Sunday, 25 January 2015

Where have all the parents gone?

Over the past month, I've been reading my way through UKLA's Longlist of fiction for 12-16+ readers.  The selection of books I chose to read was fairly random, but mostly based on their availability from either my local library or bookshop.  The order in which I read the books was also random, but after the fifth title I couldn't help but notice a single persistent theme:  missing parents.

In some of the stories, the parents were merely absent from the scene:  rehab and extramarital affairs (Why We Took the Car) or business travel/personal projects (After Iris) or general unfitness as a parent (Close Your Pretty Eyes).  In other books, the death of a parent was central to the plot, most notably in Counting by 7s and The Year of the Rat.  Both of the historical novels (Ghost Hawk and Buffalo Riders) featured adolescent protagonists who were orphans.

Certainly some children and adolescents will have the bad fortune to lose a parent (or in rarer cases, both parents) as they are growing up, but it seems unlikely that all of these missing parents are representative of real-life statistics.  So why the persistence of the theme?  It certainly isn't a new phenomenon.  In a Publisher's Weekly essay titled "The Ol' Dead Dad Syndrome", from Sept 20, 2010, author Leila Sales discusses the noticeable lack of parents in dystopian fiction.
Dead parents are so much a part of middle-grade and teen fiction at this point, it's not even the "in" thing. It's not "au courant" or "en vogue." It's just an accepted fact: kids in books are parentless.
But interestingly, none of the titles I've referred to are dystopias.  And it's not as if the teenagers are de facto orphans, either.  Orphans have, of course, always been a staple of children's and YA fiction for the most obvious of reasons:  if you get the parents out of the way, the young protagonist can really get on with the business of having adventures.  After all, grown-ups can be boring and they have a tendency to say NO.  Having fun, getting into danger, being independent, resolving one's own problems:  think of it as the safest form of wish-fulfilment, think of it as convenient for both author and subject.  Either way, orphans can exist in a fictional realm of possibility -- with actual grief and loss taking place (or more likely, not taking place) off the pages of the story.

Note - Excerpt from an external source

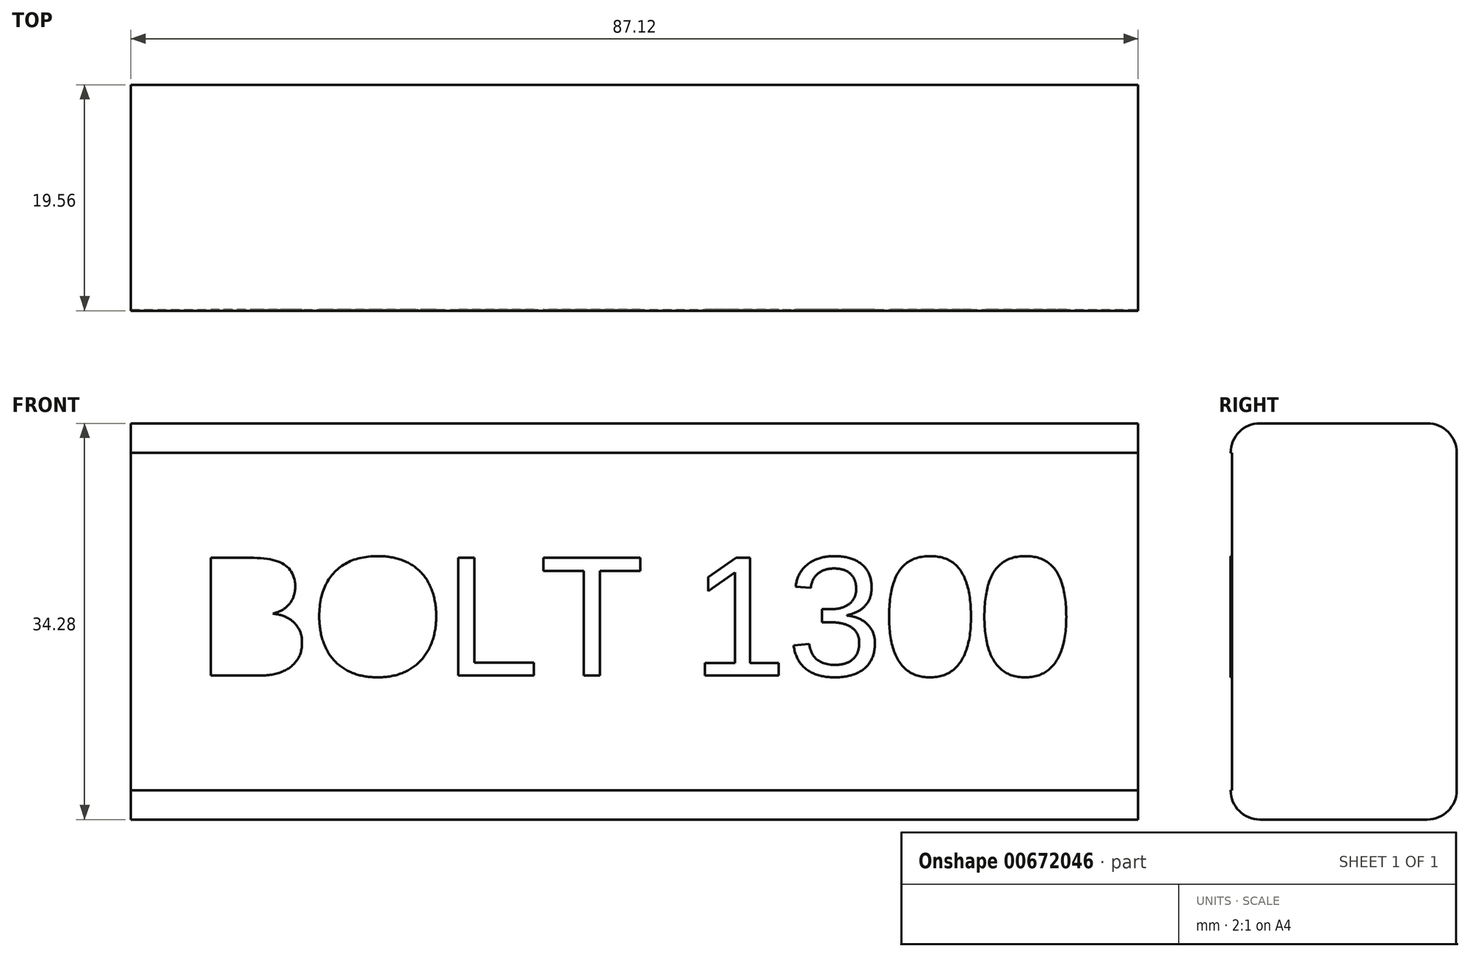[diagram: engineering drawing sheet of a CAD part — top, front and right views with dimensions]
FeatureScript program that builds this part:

Leila Sales also cites the "sympathy" factor as a reason for authors to orphan their main characters. She refers to one of the most famous orphans of children's literature:  Mary Lennox in The Secret Garden.  The plot of The Secret Garden could be described as the following:  Orphan creates a garden, and in the process transforms herself and several dysfunctional others into a happy, healthy family.  Interestingly, the plot of Counting by 7s could be described in exactly the same way.  Mary Lennox is unsympathetic because she is unhappy and unfriendly, sickly and sour;  Willow Chance, from Counting by 7s, is unsympathetic because she is a highly gifted child (and a bit of a know-it-all) who doesn't have a clue about how to fit into her peer group.  At the very beginning of the book, Willow's sweet, loving parents must be dispatched so that she can finally emerge from a state of self-containment and isolation.  

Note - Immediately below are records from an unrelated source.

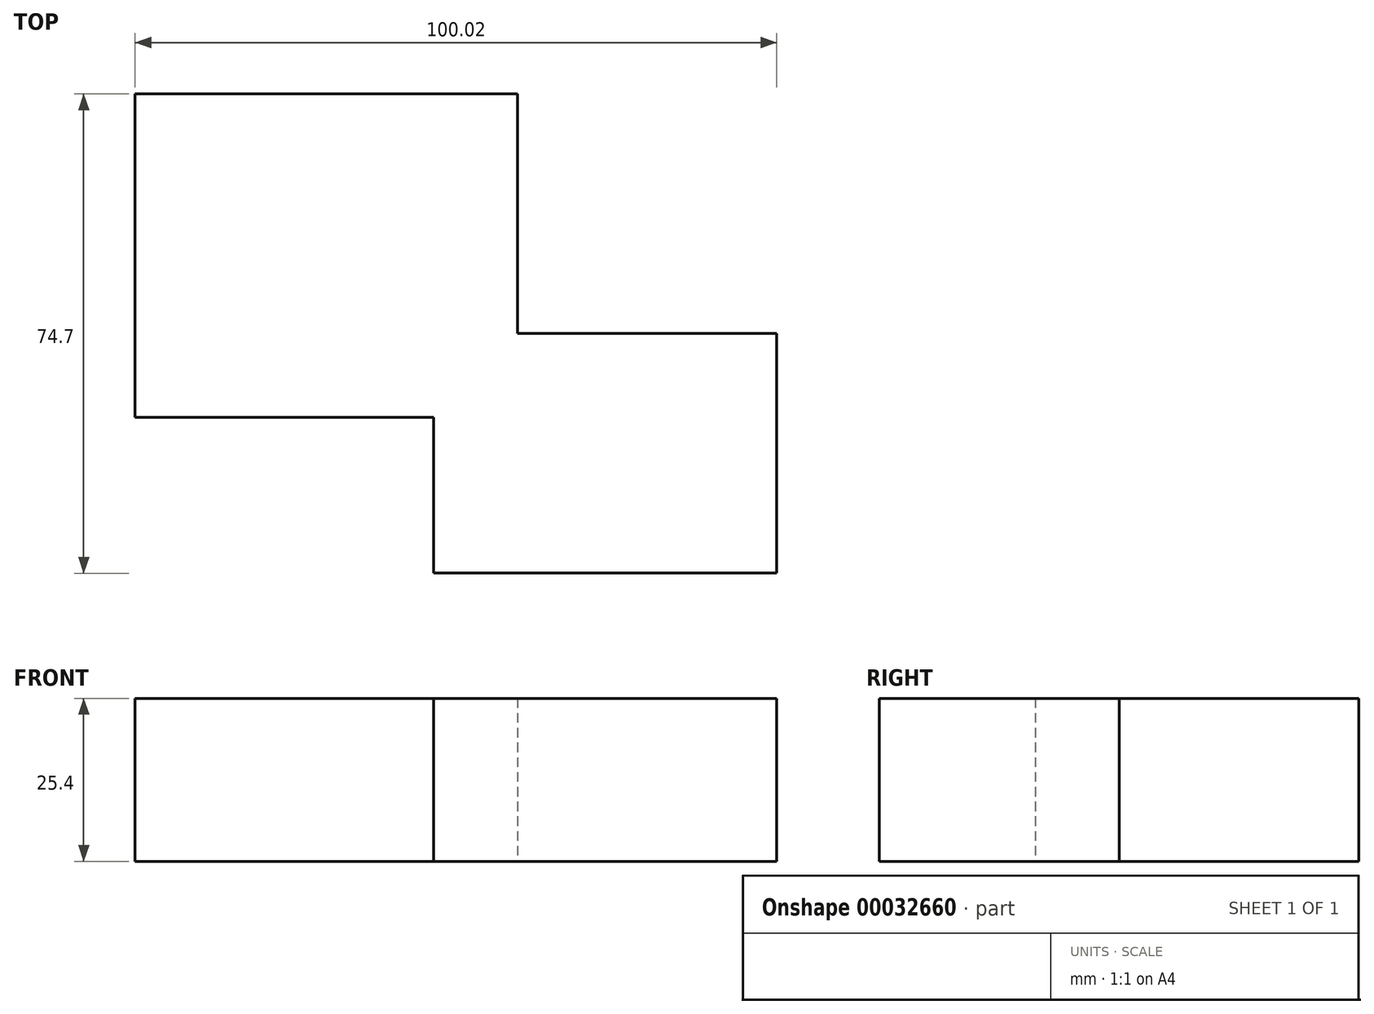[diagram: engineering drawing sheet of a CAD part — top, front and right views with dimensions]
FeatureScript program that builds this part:
annotation { "Feature Type Name" : "Feature", "Feature Type Description" : "" }
export const myFeature = defineFeature(function(context is Context, id is Id, definition is map)
    precondition{}
    {
        {
            var Q0;
            Q0=qCreatedBy(makeId("Top.planeOp"),FACE);
            var sketch = newSketch(context, id + "F0", { "sketchPlane" : qUnion([Q0])});
            skLineSegment(sketch, "E0.bottom", {"start": v(-38.37, 28.78) * mm, "end": v(21.23, 28.78) * mm});
            skLineSegment(sketch, "E0.top", {"start": v(-38.37, -21.62) * mm, "end": v(21.23, -21.62) * mm});
            skLineSegment(sketch, "E0.left", {"start": v(-38.37, 28.78) * mm, "end": v(-38.37, -21.62) * mm});
            skLineSegment(sketch, "E0.right", {"start": v(21.23, 28.78) * mm, "end": v(21.23, -21.62) * mm});
            skLineSegment(sketch, "E1.bottom", {"start": v(8.19, -8.57) * mm, "end": v(61.65, -8.57) * mm});
            skLineSegment(sketch, "E1.top", {"start": v(8.19, -45.92) * mm, "end": v(61.65, -45.92) * mm});
            skLineSegment(sketch, "E1.left", {"start": v(8.19, -8.57) * mm, "end": v(8.19, -45.92) * mm});
            skLineSegment(sketch, "E1.right", {"start": v(61.65, -8.57) * mm, "end": v(61.65, -45.92) * mm});
            skSolve(sketch);
        }
        {
            var Q0;
            Q0 = qSketchRegion(id + "F0", true);
            extrude(context, id + "F1", {"entities" : qUnion([Q0]), "depth" : 25.4 * mm});
        }
    });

The emphasis in Counting by 7s is not so much on losing a family, but rather, on how new families are formed.  In many ways, this is a really contemporary view on families.  For instance, every single important character is either an immigrant or of mixed-race (or both).  None of the characters particularly belong, either to their community or to any specific family.  Willow describes herself as not fitting into "an easily identifiable ethnic category" (p. 11).  This is a world in which people are connected, not by blood, but choice -- or need.    There are lots of lonely, alienated people and they all function much better as an interdependent organism.  When Willow and her new family transform the sterile, ugly environment of "Gardens of Glenwood" into a thriving, beautiful garden for real, it is also a metaphor for their emotional lives.

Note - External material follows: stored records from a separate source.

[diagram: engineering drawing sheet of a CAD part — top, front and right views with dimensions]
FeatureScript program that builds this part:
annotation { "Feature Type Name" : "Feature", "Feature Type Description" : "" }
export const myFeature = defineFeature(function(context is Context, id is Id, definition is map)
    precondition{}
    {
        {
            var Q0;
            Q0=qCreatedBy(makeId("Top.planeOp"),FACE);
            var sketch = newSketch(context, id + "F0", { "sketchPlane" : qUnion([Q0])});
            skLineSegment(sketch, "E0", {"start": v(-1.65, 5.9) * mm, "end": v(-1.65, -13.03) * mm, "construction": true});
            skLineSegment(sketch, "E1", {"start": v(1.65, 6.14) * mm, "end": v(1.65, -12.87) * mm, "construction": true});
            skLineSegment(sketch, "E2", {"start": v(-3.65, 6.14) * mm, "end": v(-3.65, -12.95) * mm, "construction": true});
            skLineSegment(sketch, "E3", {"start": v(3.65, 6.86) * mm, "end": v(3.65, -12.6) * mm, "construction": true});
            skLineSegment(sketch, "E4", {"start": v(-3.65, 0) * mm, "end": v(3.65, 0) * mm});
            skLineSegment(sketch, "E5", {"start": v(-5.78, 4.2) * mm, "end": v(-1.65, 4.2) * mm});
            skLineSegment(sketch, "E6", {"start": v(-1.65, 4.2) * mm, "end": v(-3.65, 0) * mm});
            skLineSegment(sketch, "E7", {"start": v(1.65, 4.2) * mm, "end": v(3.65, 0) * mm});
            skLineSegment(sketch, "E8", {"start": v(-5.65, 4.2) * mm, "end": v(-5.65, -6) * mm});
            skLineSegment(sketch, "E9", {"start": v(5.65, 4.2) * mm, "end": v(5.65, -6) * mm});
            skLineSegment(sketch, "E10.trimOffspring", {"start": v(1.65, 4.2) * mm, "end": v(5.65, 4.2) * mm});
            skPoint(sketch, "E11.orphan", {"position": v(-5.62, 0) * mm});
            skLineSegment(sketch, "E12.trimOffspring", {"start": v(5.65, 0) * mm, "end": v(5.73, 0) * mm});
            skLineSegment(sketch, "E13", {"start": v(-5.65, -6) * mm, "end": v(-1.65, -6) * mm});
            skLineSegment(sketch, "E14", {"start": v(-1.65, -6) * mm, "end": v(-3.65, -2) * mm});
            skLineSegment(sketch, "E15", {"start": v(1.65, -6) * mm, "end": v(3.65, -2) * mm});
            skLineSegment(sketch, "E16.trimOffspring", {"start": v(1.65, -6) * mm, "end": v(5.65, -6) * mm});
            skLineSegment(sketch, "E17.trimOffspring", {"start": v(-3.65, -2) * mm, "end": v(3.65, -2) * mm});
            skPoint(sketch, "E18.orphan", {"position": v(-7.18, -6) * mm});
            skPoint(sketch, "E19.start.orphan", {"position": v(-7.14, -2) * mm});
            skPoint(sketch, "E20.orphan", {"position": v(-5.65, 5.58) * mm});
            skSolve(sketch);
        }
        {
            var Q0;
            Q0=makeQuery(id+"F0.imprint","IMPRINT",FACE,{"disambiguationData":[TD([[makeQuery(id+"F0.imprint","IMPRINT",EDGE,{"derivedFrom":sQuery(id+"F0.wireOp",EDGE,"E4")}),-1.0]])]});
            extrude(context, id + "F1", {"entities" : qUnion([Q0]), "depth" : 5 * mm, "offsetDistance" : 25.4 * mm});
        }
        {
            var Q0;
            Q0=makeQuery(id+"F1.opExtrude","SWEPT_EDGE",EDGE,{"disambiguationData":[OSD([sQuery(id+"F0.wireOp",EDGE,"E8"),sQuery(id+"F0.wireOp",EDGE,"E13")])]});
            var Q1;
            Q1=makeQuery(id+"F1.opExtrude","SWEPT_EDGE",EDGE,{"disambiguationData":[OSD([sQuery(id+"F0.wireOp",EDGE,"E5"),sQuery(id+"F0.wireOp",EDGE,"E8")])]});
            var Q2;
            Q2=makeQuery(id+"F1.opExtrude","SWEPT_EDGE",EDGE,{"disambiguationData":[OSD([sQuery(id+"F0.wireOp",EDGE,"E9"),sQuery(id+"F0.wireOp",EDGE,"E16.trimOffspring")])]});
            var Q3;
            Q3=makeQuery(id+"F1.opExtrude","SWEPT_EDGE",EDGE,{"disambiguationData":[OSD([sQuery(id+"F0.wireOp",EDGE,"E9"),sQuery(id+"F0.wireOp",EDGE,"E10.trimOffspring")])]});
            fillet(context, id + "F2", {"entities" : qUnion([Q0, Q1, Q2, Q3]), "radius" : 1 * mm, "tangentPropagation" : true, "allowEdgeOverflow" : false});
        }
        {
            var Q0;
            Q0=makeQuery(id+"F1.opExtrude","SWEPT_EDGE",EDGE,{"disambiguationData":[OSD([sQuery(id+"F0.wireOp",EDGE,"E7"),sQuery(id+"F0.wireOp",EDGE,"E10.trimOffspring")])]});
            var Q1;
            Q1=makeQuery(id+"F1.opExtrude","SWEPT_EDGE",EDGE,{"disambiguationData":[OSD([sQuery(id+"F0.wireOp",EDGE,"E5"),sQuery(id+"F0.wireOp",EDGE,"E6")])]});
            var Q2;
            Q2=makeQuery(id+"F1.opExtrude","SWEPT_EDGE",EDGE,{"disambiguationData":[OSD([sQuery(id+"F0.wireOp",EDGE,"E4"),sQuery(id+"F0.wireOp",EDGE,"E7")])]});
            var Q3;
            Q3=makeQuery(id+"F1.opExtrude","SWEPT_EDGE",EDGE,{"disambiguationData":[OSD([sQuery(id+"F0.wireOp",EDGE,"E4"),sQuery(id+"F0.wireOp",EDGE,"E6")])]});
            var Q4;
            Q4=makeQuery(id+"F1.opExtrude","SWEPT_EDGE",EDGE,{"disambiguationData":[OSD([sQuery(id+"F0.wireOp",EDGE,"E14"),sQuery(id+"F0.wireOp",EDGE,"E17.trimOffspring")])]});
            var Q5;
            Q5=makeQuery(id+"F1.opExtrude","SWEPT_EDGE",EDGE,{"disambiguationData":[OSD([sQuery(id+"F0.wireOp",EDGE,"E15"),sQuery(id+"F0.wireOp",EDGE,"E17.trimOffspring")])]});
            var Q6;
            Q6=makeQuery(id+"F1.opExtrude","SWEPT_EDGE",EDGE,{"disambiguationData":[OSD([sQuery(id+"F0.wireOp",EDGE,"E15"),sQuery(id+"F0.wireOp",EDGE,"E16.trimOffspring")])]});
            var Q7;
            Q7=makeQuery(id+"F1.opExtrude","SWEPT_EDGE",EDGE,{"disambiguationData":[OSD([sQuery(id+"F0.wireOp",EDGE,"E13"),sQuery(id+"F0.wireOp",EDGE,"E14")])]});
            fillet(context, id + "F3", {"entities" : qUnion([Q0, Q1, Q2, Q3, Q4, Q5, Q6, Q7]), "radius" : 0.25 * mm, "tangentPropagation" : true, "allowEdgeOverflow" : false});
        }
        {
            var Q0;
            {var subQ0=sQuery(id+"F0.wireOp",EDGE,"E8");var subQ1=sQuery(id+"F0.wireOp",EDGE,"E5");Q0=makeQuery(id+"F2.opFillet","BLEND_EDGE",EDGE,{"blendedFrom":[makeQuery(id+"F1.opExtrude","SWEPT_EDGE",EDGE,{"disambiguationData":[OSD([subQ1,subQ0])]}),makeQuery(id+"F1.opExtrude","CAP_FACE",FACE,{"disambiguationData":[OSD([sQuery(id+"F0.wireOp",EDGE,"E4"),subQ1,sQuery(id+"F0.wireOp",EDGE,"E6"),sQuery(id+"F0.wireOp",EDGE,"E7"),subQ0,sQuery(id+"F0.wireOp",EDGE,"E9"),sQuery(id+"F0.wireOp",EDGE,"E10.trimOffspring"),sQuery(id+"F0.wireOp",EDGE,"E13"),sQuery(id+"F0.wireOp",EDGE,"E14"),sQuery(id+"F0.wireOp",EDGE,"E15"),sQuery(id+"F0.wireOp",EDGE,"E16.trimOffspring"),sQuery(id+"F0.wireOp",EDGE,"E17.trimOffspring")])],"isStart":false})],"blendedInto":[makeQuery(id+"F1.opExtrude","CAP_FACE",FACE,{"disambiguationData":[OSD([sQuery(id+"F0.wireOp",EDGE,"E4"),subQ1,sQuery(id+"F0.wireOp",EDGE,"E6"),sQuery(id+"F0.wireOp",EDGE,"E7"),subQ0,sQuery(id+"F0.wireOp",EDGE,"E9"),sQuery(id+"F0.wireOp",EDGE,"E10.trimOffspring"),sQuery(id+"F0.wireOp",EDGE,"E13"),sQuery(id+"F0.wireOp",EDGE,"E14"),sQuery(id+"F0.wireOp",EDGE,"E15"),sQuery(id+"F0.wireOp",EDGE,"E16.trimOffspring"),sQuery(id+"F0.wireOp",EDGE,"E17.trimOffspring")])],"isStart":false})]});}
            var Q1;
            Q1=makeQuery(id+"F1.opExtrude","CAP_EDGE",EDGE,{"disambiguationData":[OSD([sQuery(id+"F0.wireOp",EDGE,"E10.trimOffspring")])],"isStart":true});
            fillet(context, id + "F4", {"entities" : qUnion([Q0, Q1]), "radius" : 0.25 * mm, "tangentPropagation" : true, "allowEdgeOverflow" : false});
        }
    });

For all of the missing parents, there is something unique about The Year of the Rat -- a debut novel by Clare Furniss -- merely for the reason that the story is entirely about the real experience of losing a parent.  This book is not about a teenager having adventures-without-parents, and it's also not about the 'romance' or emotional intensity of dying.  Rather, it's about 16 year-old Pearl trying to cope with life after the death of her mother in childbirth.  It's about making one's way out of a deep grief, and learning how to cope with a loss of something huge and irreplaceable.  The book manages to capture the stages of grieving -- what that is actually like/how that feels -- more believably than any other YA book that comes to my mind.  Although this heavy theme is somewhat lightened by secondary characters and the sympathetic, wise-cracking spirit of the dead mother, it is still an emotionally intense story.  Interestingly, for all of the dead and missing parents, this is the only book in which the death of a parent actually drives the plot.

For more information about these books, please visit
TRAC Top Ten UKLA Longlist





1 comment:

  1. I've been asking myself the same question. I'm reading the Printz winner, I'll Give you The Sun, which has a dead mom, a dead granny and a checked out dad. The dead do at least haunt the characters. It's a bit of a cop out, though, killing parents for plot. At this point a dead mom/dad feels so much like a cliche that it fails to move me. I'm curious now about Counting by 7s and the concept of forming a new family with mixed race characters. That sounds fresh.